---------- AVAILABLE RECORDS ----------

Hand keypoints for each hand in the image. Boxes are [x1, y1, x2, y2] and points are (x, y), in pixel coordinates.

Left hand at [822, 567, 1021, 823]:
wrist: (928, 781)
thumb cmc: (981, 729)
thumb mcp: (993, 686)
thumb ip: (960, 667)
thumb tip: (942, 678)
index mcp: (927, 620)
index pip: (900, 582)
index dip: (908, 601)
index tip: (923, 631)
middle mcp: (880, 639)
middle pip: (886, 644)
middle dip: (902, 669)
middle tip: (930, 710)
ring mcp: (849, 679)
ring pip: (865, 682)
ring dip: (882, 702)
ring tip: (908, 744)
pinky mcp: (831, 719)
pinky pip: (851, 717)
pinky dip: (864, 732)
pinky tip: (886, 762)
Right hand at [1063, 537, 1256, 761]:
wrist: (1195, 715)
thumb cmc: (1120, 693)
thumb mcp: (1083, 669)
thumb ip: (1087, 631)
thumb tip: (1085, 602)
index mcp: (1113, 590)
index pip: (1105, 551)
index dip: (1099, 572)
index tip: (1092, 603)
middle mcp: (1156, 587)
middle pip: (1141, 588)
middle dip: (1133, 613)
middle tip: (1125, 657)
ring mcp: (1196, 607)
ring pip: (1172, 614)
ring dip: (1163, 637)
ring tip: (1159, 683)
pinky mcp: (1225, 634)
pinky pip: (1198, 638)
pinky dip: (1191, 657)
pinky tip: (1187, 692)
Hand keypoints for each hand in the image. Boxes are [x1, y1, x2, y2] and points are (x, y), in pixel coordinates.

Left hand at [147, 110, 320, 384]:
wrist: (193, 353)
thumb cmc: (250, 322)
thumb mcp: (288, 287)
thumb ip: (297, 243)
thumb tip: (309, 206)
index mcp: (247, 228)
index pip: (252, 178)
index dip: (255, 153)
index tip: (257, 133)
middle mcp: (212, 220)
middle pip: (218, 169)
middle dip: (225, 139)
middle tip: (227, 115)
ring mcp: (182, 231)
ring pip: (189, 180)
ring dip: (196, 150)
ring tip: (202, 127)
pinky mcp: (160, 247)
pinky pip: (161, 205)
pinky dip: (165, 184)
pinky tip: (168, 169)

----------

### ACTIVITY
Begin at the first line of the material above. Transcribe each line exactly, ending with the line that contains "middle tip: (1125, 657)".

### REPLY TO THE EXERCISE
Hand keypoints for each hand in the image. Boxes are [x1, y1, x2, y2] and points are (x, y), in pixel coordinates.

Left hand at [822, 567, 1021, 823]:
wrist: (928, 781)
thumb cmc: (981, 729)
thumb mcp: (993, 686)
thumb ip: (960, 667)
thumb tip: (942, 678)
index mcp: (927, 620)
index pip: (900, 582)
index dip: (908, 601)
index tip: (923, 631)
middle mcp: (880, 639)
middle pip: (886, 644)
middle dip: (902, 669)
middle tip: (930, 710)
ring mcp: (849, 679)
ring pip: (865, 682)
ring dip: (882, 702)
ring tip: (908, 744)
pinky mcp: (831, 719)
pinky pip: (851, 717)
pinky dip: (864, 732)
pinky tip: (886, 762)
Right hand at [1063, 537, 1256, 761]:
wrist: (1195, 715)
thumb cmc: (1120, 693)
thumb mcp: (1083, 669)
thumb ip: (1087, 631)
thumb tip: (1085, 602)
index mcp: (1113, 590)
index pip: (1105, 551)
index dip: (1099, 572)
index tip: (1092, 603)
middle mcp: (1156, 587)
middle pip: (1141, 588)
middle dip: (1133, 613)
middle tip: (1125, 657)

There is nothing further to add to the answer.